Retail Design

By Bruce Brigham, FASID

Retail design is a somewhat narrow term to describe a very wide and intriguing practice area of interior design.

Retail design encompasses the design of specialty stores, medium and large footprint retail businesses, department stores, factory-outlet stores, discount retailing, retail malls and shopping centers, service businesses both large and small-virtually any commercial enterprise engaged in hands-on customer commerce. A big field indeed! (Today, even healthcare and corporate designers are using retail design principles to better "connect" to their customers and clients.)

The field of retail design continues to change on a daily basis, because retailing is a moving target of its own. One fundamental change looming on the very near horizon will be of special importance: the need to fully integrate all methods of selling-bricks-and-mortar retailing, catalog selling, contract sales, and e-commerce-into a completely unified and holistic program: one brand, one message, one complete and seamless, extraordinary experience.

Retail designers are not in the business of creating "pretty stores." While pretty environments are nice, pretty does not necessarily create sales-per-square-foot or a stronger brand.
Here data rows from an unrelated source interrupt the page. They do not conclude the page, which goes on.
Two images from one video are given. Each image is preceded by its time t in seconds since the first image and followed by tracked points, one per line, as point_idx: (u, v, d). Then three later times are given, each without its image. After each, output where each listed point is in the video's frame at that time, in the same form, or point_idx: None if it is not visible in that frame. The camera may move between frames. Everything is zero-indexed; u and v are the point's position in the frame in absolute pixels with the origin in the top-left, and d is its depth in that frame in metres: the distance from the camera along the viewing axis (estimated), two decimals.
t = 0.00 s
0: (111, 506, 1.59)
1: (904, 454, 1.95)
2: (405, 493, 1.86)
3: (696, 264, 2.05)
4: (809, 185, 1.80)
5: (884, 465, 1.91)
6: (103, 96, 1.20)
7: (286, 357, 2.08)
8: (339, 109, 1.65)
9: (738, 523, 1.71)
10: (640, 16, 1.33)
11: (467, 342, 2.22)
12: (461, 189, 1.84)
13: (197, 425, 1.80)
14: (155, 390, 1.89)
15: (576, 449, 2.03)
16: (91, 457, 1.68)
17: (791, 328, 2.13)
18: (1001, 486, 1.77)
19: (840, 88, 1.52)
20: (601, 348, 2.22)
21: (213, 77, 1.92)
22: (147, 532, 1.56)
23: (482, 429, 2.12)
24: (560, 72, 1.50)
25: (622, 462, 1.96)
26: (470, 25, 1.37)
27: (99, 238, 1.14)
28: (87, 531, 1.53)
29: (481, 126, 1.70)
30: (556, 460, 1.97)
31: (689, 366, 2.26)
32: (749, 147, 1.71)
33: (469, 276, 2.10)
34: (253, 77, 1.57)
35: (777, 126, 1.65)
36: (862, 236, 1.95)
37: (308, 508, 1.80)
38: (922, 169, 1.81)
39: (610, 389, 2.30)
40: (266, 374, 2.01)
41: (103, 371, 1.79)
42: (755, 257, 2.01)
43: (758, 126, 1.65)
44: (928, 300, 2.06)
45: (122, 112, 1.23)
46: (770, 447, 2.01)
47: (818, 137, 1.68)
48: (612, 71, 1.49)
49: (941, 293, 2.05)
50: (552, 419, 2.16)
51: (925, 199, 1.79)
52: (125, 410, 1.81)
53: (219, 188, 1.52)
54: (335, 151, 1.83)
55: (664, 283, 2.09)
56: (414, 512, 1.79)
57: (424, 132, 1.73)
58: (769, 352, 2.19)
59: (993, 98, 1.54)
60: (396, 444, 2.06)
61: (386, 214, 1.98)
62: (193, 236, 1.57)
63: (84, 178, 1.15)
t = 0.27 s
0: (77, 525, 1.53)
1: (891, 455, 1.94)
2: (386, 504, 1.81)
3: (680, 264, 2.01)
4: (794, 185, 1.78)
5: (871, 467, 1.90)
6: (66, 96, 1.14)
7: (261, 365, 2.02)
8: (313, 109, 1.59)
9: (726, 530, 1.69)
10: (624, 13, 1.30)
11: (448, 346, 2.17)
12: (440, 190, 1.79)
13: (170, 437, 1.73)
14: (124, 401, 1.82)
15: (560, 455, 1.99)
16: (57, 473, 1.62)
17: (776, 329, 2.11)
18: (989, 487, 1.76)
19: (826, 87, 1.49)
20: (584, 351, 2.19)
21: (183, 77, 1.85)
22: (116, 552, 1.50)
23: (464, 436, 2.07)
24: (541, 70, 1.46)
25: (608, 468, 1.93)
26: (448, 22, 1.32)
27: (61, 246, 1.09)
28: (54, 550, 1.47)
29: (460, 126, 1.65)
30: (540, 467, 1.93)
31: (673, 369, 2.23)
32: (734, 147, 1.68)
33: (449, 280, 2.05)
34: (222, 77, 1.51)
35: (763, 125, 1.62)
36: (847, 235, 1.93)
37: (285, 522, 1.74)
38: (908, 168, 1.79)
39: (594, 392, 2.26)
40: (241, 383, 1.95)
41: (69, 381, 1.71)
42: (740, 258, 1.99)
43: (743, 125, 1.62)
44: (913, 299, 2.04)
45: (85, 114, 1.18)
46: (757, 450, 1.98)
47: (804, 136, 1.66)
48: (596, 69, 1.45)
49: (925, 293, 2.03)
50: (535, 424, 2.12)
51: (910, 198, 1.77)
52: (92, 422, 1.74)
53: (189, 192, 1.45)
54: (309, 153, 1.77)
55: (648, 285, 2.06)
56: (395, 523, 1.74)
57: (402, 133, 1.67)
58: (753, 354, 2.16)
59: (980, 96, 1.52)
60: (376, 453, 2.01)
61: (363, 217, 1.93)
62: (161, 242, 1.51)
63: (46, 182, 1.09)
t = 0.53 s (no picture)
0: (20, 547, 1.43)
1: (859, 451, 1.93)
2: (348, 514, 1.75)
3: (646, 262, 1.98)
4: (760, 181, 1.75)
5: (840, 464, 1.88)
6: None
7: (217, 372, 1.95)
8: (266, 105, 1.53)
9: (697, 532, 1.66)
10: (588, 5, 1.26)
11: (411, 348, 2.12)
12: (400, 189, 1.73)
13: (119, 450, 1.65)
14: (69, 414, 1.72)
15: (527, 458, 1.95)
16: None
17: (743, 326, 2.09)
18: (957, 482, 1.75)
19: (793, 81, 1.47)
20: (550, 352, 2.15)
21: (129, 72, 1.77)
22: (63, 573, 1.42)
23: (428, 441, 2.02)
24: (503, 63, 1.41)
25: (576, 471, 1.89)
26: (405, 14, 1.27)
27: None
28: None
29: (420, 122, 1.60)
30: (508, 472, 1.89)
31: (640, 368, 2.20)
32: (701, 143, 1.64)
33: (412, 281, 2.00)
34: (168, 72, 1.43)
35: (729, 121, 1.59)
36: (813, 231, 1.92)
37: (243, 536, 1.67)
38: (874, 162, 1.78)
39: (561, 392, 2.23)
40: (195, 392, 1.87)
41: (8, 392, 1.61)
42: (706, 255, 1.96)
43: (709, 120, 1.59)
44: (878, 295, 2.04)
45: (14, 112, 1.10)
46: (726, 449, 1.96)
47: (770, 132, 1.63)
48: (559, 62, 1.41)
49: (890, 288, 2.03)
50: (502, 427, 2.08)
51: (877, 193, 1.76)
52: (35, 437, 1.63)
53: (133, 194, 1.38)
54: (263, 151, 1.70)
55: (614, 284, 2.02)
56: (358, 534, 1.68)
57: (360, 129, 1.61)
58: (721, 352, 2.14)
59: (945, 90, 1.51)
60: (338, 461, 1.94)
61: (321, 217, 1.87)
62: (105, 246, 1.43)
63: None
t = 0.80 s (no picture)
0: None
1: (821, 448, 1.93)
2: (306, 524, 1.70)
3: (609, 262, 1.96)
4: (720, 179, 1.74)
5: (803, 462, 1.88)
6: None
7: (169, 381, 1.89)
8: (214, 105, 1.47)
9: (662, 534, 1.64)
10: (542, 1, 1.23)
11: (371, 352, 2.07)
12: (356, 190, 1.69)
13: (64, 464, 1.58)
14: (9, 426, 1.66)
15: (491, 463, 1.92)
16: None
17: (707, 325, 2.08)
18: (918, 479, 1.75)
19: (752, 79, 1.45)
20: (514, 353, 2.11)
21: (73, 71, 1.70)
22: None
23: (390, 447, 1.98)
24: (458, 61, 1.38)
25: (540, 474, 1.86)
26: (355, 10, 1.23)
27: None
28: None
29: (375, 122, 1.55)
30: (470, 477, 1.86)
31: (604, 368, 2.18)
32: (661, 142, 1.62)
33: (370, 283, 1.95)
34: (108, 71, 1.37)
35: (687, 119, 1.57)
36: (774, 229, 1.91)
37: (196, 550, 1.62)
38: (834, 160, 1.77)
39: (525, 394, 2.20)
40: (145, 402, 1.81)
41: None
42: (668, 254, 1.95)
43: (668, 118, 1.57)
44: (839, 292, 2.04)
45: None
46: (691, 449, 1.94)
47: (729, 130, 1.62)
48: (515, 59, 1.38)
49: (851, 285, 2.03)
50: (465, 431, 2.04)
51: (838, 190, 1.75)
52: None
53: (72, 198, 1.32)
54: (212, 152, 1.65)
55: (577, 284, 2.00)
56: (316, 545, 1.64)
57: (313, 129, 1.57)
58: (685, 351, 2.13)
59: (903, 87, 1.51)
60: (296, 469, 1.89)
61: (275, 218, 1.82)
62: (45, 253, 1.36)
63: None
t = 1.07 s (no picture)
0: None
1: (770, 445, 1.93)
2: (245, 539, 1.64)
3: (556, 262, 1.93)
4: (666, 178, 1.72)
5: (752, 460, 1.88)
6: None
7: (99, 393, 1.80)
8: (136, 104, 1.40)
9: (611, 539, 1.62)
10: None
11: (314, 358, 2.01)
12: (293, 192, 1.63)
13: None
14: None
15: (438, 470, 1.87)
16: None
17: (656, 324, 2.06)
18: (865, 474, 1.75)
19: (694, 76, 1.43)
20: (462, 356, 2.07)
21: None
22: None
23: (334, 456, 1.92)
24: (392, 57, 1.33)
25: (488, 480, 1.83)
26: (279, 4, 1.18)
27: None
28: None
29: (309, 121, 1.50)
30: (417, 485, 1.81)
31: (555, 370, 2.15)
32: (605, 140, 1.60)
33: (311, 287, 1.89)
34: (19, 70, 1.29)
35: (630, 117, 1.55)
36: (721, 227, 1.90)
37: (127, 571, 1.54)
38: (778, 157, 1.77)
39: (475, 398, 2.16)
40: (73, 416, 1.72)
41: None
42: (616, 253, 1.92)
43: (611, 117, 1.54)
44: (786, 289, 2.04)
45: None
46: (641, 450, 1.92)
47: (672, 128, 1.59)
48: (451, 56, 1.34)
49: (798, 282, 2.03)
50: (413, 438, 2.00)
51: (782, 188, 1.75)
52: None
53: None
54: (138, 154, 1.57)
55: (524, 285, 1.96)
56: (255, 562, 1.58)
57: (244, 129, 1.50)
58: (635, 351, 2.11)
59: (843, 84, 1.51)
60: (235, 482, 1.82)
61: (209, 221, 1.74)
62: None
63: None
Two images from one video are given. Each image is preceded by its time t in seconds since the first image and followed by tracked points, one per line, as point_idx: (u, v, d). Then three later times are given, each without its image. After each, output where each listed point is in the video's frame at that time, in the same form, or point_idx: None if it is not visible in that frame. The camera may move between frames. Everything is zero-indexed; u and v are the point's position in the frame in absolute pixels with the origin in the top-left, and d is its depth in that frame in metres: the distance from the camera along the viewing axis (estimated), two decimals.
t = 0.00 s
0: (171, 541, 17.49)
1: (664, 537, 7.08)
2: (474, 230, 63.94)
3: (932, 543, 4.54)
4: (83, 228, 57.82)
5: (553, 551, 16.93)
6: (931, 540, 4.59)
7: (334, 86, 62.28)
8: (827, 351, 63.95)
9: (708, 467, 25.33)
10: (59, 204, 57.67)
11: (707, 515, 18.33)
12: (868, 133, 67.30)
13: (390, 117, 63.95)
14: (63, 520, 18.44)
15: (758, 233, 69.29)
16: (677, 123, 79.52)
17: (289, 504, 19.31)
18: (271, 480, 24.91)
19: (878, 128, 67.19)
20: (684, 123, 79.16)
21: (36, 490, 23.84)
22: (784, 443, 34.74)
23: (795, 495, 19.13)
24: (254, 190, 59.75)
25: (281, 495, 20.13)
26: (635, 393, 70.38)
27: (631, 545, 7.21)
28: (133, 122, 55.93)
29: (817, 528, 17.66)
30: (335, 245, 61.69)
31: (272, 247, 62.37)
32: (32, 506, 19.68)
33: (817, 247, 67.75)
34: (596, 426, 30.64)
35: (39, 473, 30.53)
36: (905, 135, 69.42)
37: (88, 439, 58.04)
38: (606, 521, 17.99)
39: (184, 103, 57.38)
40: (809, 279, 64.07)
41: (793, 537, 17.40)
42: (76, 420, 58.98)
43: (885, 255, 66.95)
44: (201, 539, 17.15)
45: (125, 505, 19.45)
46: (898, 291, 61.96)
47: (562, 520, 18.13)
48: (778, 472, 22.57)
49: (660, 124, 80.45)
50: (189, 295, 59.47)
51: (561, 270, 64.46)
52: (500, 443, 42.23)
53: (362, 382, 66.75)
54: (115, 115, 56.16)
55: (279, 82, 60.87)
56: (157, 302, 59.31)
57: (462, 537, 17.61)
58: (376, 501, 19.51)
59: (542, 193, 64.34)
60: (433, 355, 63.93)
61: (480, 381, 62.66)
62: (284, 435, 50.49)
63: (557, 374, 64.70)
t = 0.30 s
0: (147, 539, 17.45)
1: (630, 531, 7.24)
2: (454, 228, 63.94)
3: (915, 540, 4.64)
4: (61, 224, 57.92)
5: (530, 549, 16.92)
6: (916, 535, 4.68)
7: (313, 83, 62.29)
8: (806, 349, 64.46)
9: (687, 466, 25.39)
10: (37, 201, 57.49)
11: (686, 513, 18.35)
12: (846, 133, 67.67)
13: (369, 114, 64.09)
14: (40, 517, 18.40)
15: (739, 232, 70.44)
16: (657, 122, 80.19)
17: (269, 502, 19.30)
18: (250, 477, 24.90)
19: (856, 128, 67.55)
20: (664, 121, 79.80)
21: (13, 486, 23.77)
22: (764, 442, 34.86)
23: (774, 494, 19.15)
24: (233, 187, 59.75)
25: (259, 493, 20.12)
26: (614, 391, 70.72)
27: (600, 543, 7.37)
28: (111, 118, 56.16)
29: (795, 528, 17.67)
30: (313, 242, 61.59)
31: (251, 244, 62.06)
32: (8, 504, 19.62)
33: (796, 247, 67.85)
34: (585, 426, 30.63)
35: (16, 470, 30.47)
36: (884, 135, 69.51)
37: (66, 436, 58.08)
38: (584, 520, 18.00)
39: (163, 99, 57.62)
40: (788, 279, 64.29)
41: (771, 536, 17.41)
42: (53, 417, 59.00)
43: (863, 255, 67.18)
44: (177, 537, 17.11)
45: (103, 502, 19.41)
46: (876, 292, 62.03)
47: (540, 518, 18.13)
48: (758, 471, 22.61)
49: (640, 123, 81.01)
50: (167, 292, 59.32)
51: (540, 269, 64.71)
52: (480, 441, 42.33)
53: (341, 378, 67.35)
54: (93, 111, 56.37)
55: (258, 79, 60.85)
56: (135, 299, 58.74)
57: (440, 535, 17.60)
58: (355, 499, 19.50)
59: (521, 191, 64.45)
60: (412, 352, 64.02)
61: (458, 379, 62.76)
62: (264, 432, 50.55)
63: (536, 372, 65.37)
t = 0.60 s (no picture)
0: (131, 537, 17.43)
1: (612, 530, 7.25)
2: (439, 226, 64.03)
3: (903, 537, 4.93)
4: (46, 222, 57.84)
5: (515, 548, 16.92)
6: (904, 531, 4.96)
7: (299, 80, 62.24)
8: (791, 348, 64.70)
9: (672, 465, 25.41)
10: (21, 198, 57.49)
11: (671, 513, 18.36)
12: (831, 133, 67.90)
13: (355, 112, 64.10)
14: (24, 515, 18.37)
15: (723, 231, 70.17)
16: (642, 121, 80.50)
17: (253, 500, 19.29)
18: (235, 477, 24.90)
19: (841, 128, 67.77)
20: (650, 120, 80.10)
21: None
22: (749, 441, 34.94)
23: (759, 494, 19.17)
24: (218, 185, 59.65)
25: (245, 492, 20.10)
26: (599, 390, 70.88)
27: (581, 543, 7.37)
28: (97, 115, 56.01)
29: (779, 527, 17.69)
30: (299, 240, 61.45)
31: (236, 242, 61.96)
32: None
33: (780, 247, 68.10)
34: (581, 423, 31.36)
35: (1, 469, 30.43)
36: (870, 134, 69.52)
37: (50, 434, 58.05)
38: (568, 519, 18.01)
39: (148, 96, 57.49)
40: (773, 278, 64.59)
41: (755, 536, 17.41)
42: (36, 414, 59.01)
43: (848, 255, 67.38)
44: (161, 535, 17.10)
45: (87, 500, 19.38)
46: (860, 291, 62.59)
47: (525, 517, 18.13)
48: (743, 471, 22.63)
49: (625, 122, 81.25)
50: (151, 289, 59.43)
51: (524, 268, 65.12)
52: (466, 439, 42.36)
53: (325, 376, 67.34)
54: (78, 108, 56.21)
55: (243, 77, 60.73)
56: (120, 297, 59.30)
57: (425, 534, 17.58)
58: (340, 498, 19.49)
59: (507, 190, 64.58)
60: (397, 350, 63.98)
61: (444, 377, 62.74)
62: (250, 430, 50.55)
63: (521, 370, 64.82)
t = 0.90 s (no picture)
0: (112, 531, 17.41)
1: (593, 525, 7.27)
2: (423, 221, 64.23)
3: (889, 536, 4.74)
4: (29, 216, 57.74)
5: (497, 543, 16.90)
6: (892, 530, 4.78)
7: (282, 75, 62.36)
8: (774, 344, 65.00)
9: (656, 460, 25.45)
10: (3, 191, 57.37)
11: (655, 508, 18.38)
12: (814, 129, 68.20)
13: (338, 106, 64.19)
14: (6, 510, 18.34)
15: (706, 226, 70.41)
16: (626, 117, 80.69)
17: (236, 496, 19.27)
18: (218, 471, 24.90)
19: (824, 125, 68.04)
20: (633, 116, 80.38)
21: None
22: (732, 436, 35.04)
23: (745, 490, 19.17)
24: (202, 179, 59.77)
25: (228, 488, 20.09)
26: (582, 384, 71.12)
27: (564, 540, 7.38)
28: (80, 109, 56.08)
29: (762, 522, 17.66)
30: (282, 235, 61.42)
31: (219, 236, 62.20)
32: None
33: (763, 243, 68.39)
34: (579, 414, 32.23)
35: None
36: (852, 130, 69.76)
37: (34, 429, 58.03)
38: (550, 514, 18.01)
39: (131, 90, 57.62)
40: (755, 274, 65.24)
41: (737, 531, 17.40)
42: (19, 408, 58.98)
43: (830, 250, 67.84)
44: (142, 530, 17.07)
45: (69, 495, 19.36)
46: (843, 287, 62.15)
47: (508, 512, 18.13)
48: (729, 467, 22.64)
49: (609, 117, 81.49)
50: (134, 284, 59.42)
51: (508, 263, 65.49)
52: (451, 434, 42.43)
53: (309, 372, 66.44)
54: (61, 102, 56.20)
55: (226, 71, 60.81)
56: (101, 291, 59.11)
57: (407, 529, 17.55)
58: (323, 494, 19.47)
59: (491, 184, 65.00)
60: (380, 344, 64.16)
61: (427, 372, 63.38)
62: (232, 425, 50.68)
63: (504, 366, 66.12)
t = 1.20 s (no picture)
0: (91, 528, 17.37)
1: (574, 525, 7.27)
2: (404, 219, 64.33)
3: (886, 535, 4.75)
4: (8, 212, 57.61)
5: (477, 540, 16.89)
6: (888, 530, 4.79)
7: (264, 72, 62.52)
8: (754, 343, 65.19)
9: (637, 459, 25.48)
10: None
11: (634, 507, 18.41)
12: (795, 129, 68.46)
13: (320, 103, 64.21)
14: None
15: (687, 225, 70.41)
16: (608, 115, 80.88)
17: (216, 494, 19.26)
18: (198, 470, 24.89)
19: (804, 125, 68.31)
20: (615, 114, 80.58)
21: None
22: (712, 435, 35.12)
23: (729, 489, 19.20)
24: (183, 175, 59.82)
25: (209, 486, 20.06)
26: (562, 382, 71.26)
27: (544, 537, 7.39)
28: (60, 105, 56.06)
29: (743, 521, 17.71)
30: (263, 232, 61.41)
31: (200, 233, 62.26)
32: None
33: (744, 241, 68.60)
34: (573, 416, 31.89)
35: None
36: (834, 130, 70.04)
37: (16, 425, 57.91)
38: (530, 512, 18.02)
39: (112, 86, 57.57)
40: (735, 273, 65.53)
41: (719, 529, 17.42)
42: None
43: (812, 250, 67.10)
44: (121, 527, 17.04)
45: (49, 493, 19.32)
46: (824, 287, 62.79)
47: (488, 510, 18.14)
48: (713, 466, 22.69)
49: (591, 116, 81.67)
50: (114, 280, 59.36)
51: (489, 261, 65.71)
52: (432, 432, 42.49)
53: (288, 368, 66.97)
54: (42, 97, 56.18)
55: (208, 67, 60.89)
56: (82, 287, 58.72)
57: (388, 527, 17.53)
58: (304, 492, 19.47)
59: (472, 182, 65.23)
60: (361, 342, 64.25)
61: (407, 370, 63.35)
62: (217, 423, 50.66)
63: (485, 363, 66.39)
And these are the two, simple and fundamental goals of all retail clients. Design for such clients, then, is a strategic tool and not simply a cosmetic indulgence. Designers who successfully practice in this field must be strategic brand consultants and must truly understand how great retail designs are developed.

As customers, emotion drives virtually every type of retail purchase that we make. It does not matter whether we are buying jewelry, an automobile, a can of paint, a new watch, or a restaurant meal. We buy with our hearts, and then justify those purchases with our minds.

As customers and "experience guests" in the retail world, we look for environments that match the personal image we hold of ourselves. Our favorite places are simply mirrors that reflect our own personal "aspirations." They are environments and experiences that make us feel special, that make us feel extraordinary about ourselves. We buy to bring these feelings home with us, so that the emotions of these brands can linger in our lives. After all, we are not simply buying goods and services, we are buying complex clusters of intangible elements wrapped around those things, intangible emotions and values that make us feel special.

When this "emotional mission" can be clearly enunciated for a specific client, a specific customer base identified in terms of its lifestyle aspirations, and a set of product intangible values identified around which we can tell fascinating and compelling stories, then and only then can we develop a truly effective retail design.

This is the process employed to create compelling and memorable retail environments today, as we rapidly move into the era of the experience economy.